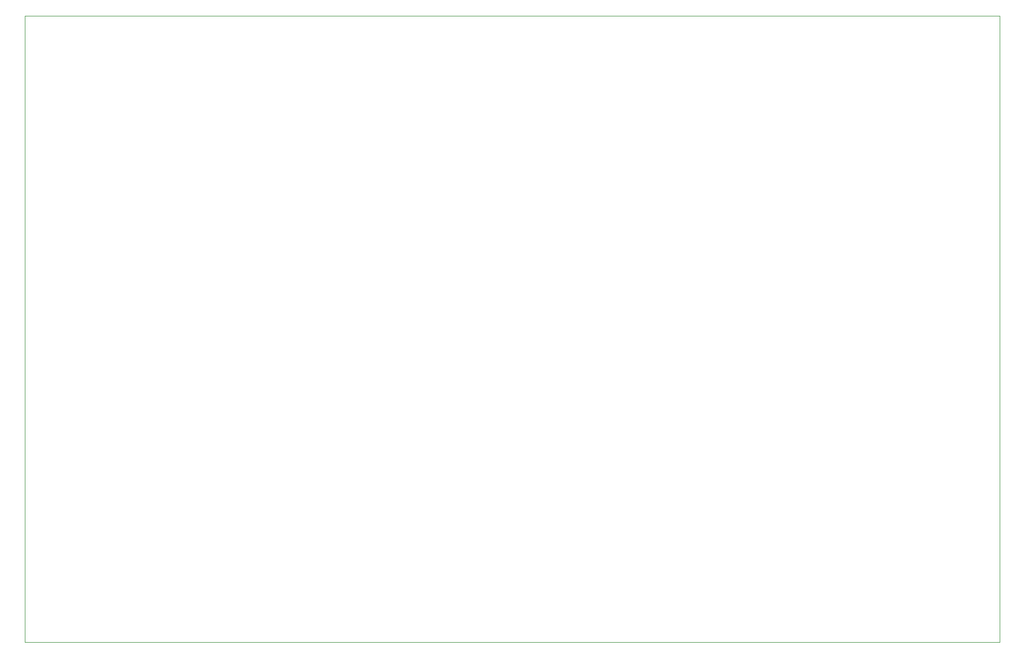
<source format=gbr>
G04 #@! TF.GenerationSoftware,KiCad,Pcbnew,5.1.4-e60b266~84~ubuntu18.04.1*
G04 #@! TF.CreationDate,2022-01-19T21:44:39+01:00*
G04 #@! TF.ProjectId,Serial_Mem_MPF-B,53657269-616c-45f4-9d65-6d5f4d50462d,rev?*
G04 #@! TF.SameCoordinates,Original*
G04 #@! TF.FileFunction,Profile,NP*
%FSLAX46Y46*%
G04 Gerber Fmt 4.6, Leading zero omitted, Abs format (unit mm)*
G04 Created by KiCad (PCBNEW 5.1.4-e60b266~84~ubuntu18.04.1) date 2022-01-19 21:44:39*
%MOMM*%
%LPD*%
G04 APERTURE LIST*
%ADD10C,0.100000*%
G04 APERTURE END LIST*
D10*
X70015100Y-130810000D02*
X69951600Y-30480000D01*
X226060000Y-130810000D02*
X70015100Y-130810000D01*
X226060000Y-30480000D02*
X226060000Y-130810000D01*
X69951600Y-30480000D02*
X226060000Y-30480000D01*
M02*

</source>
------------------------------------------------------------
> [TASK INSTRUCTIONS] Search the preceding listing for "format", then copy every line that holds it.

> [WRITTEN RESPONSE]
<source format=gbr>
G04 Gerber Fmt 4.6, Leading zero omitted, Abs format (unit mm)*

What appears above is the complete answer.